By using ScenicProver, the team was able to leverage existing manufacturer guarantees for the radar and laser sensors. This meant they didn’t have to spend valuable computational resources testing scenarios where these sensors were already known to perform reliably. Instead, they could focus their testing efforts on the more uncertain conditions and the AI-powered camera system.
The results were striking. ScenicProver achieved a stronger probabilistic safety guarantee for the AEB system – 94.59% correctness – compared to 91.55% achieved by testing the system as a monolith, all within the same computational budget. In fact, the optimized approach with ScenicProver delivered a stronger result in just 15 minutes than what the monolithic testing could achieve in 8 hours.
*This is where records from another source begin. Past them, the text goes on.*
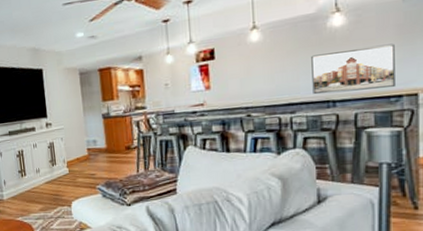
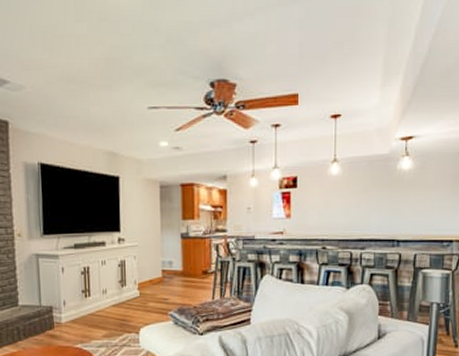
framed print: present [311,43,395,95] -> none [381,192,450,233]

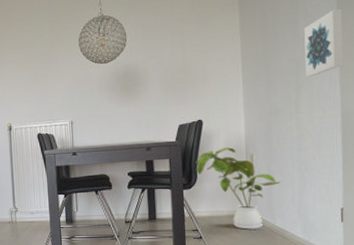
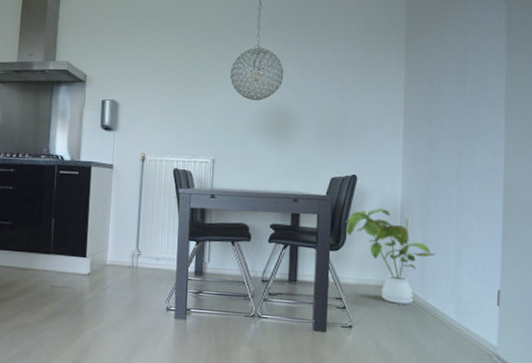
wall art: present [304,9,343,78] -> none [468,75,510,143]

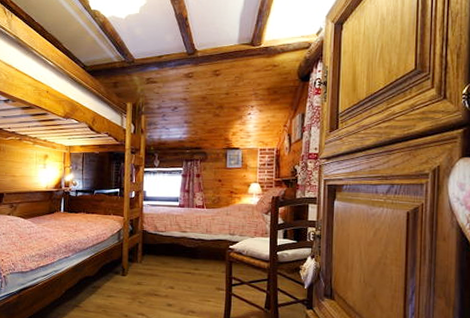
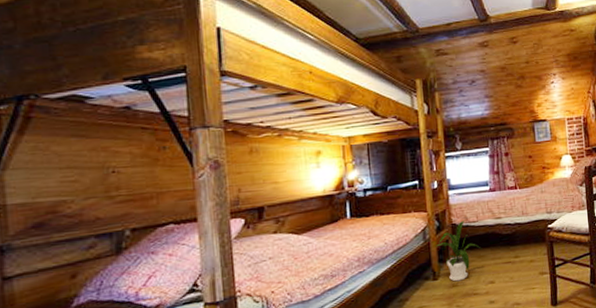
house plant: none [127,228,167,281] -> present [435,220,483,282]

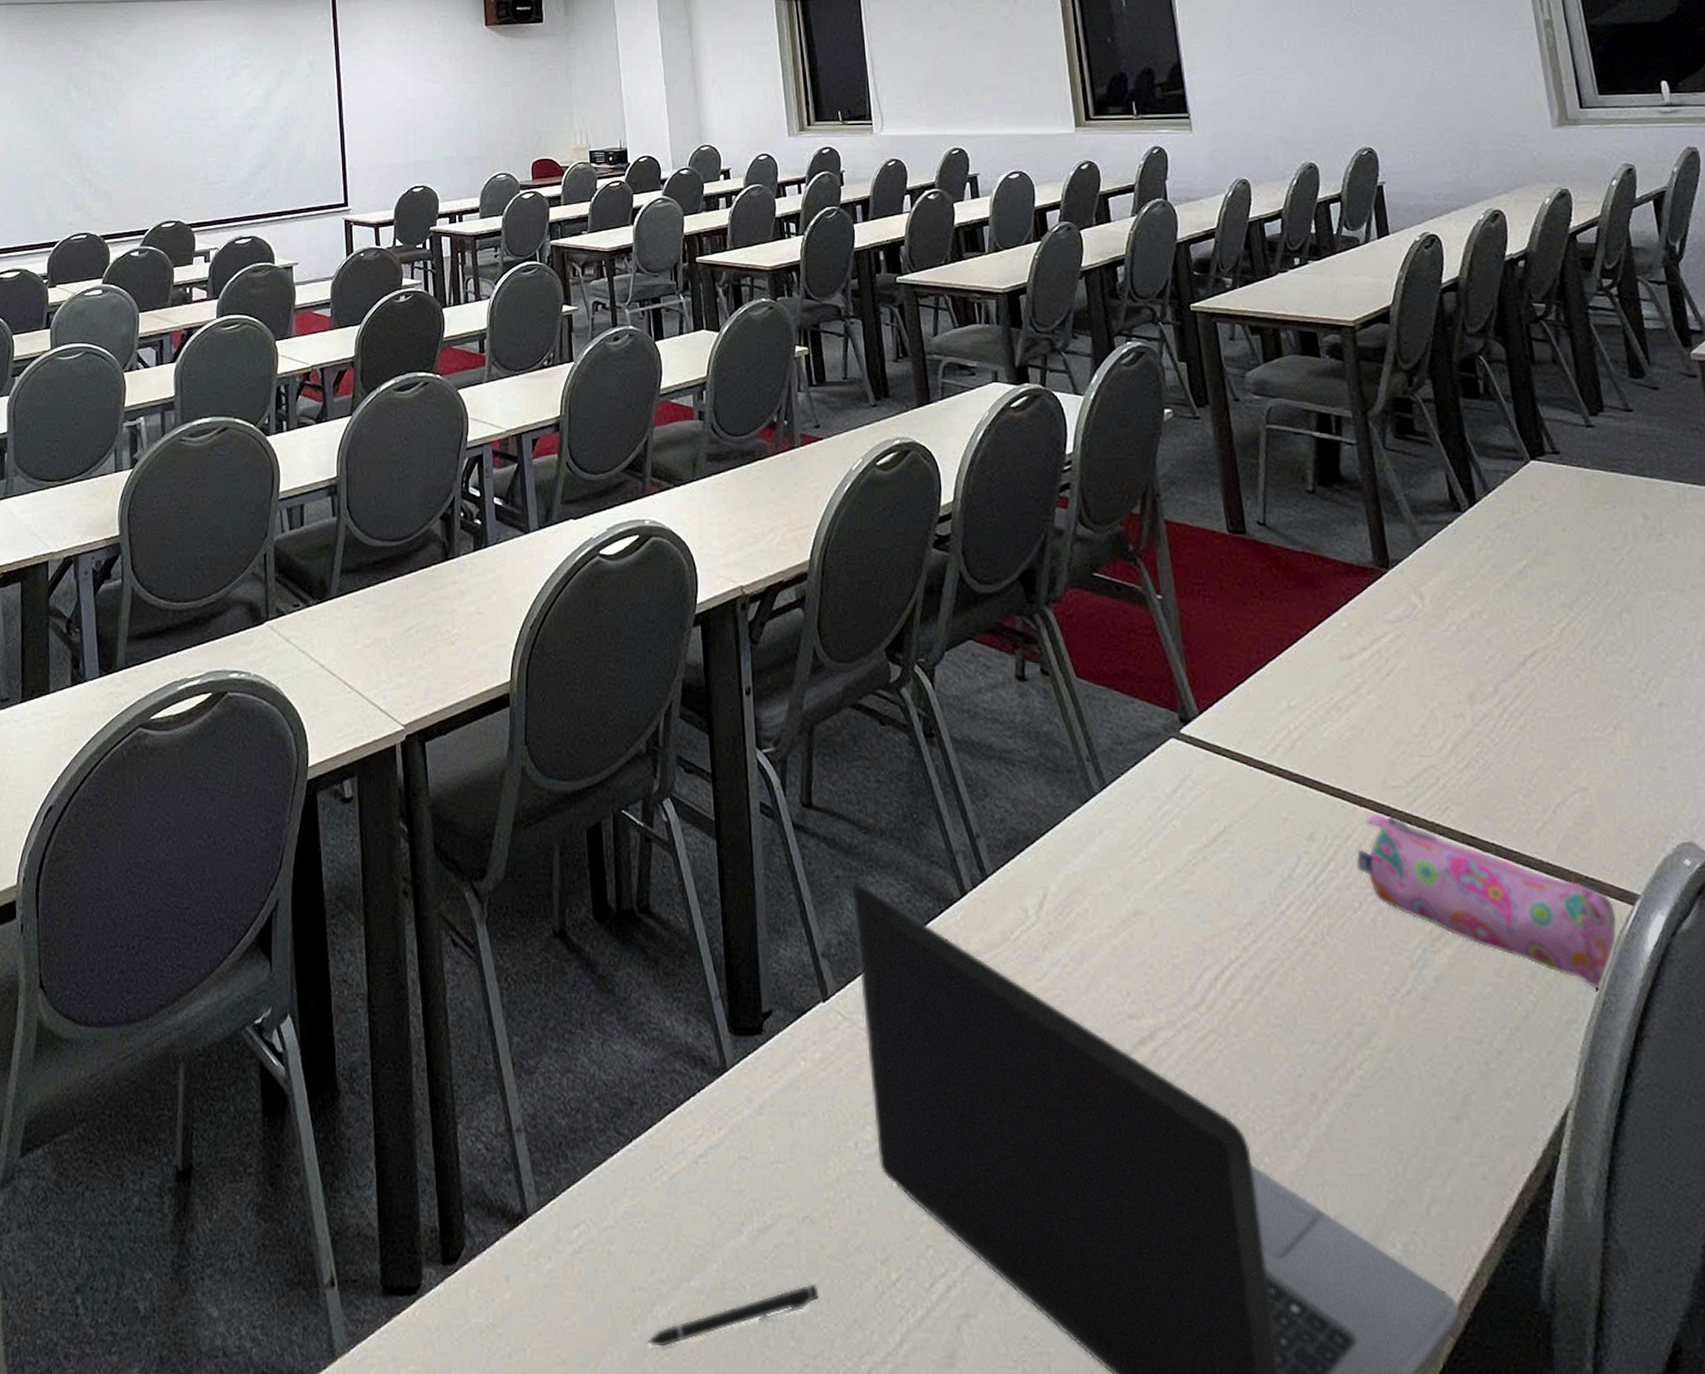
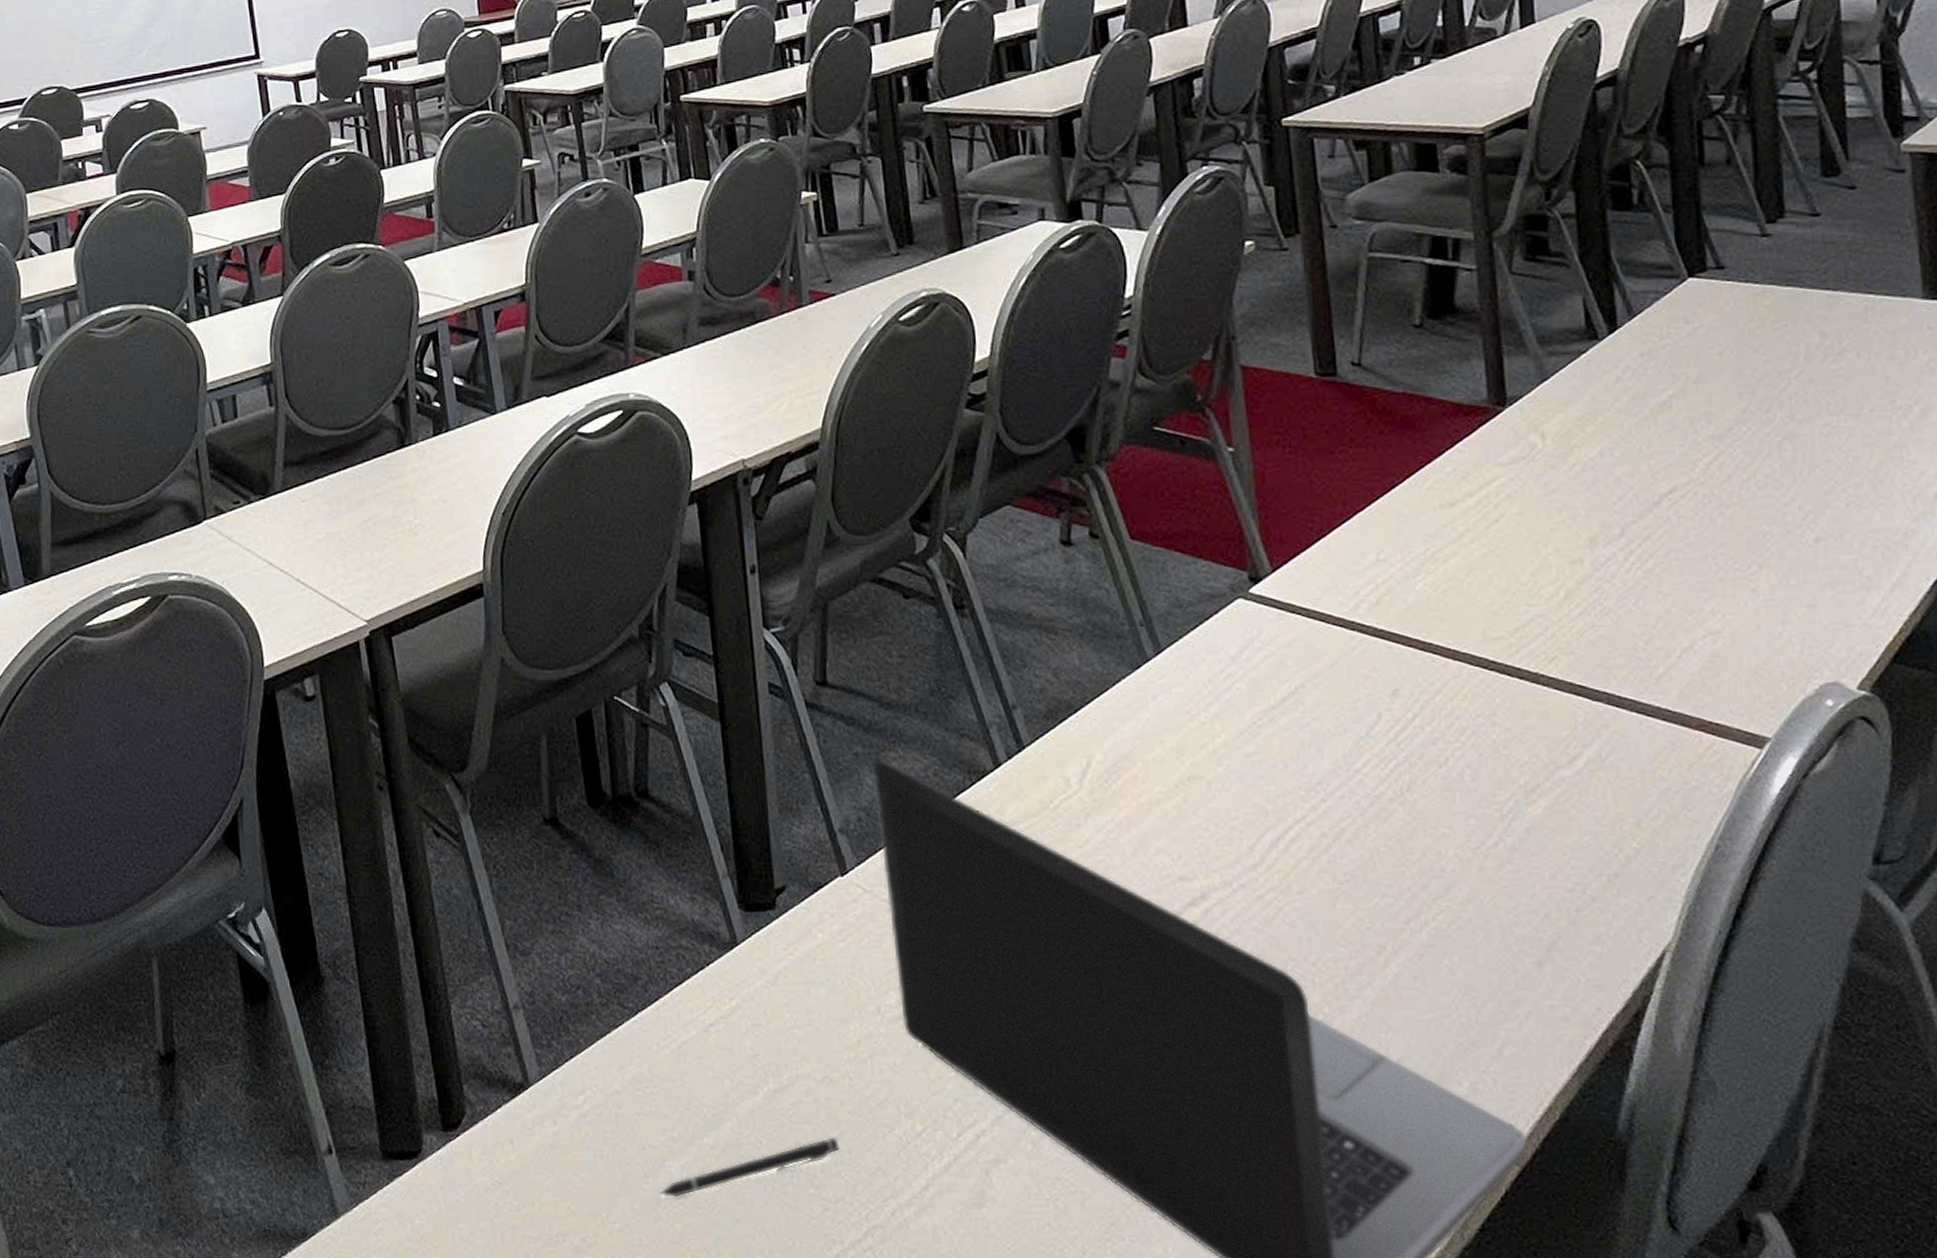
pencil case: present [1356,813,1617,990] -> none [1445,666,1740,835]

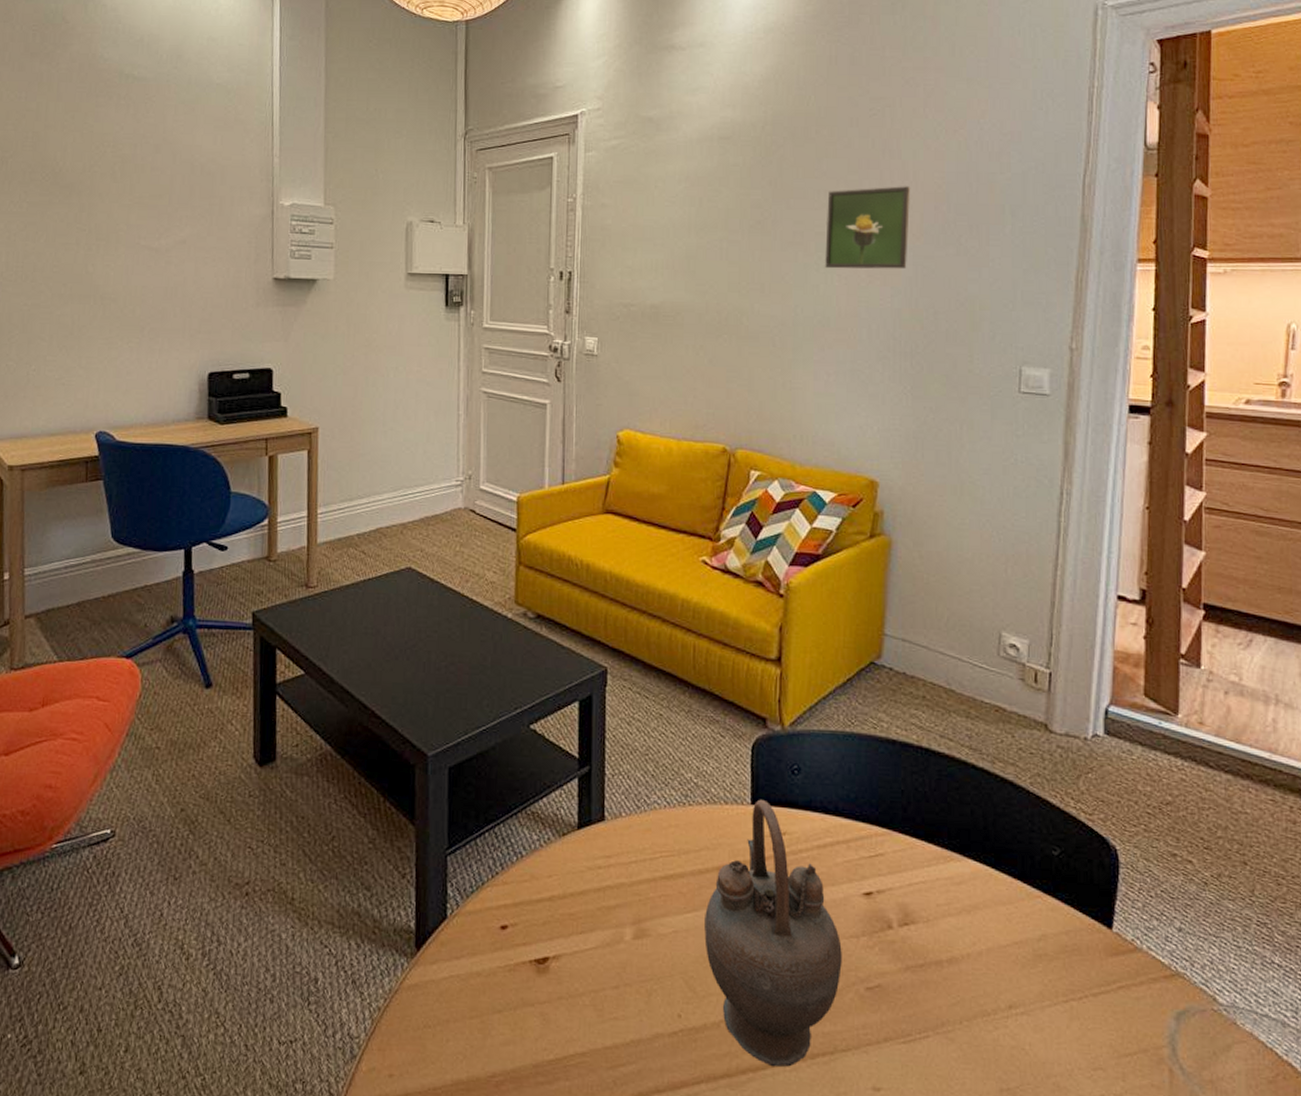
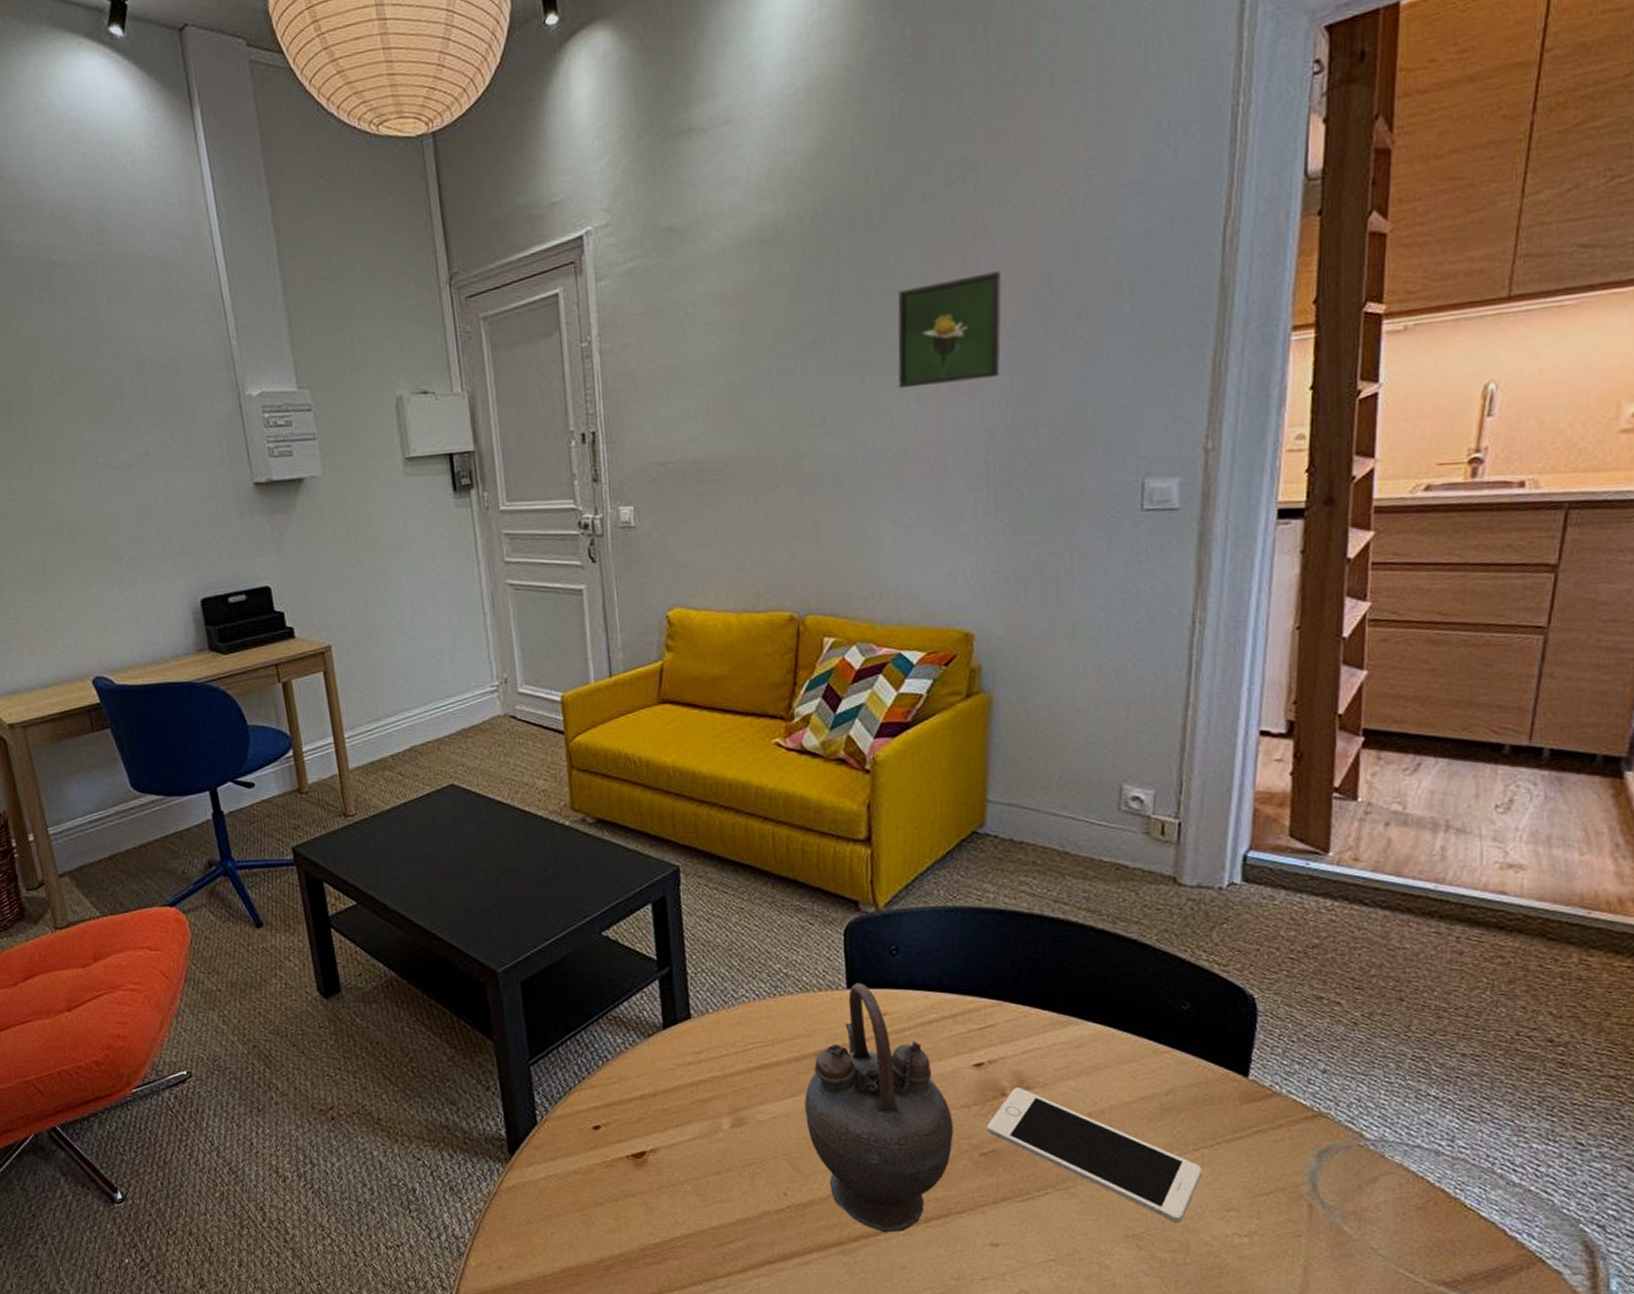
cell phone: none [874,921,1071,1079] -> present [987,1087,1202,1223]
This significant improvement highlights the framework’s potential to accelerate the verification process and enhance the safety of autonomous systems.
The framework also automatically generates an ‘assurance case’, which is a structured argument tracking the provenance of all system-level guarantees. This is crucial for regulatory compliance and building trust in complex AI-driven systems. For more technical details, you can refer to the full research paper: ScenicProver: A Framework for Compositional Probabilistic Verification of Learning-Enabled Systems.
Looking ahead, the creators of ScenicProver plan to expand its capabilities, including integrating more advanced analysis techniques for neural networks, further automating complex contract operations, and addressing the critical ‘sim-to-real’ gap to ensure that simulation results translate accurately to real-world performance. This framework represents a significant step towards making AI-enabled cyber-physical systems safer and more trustworthy.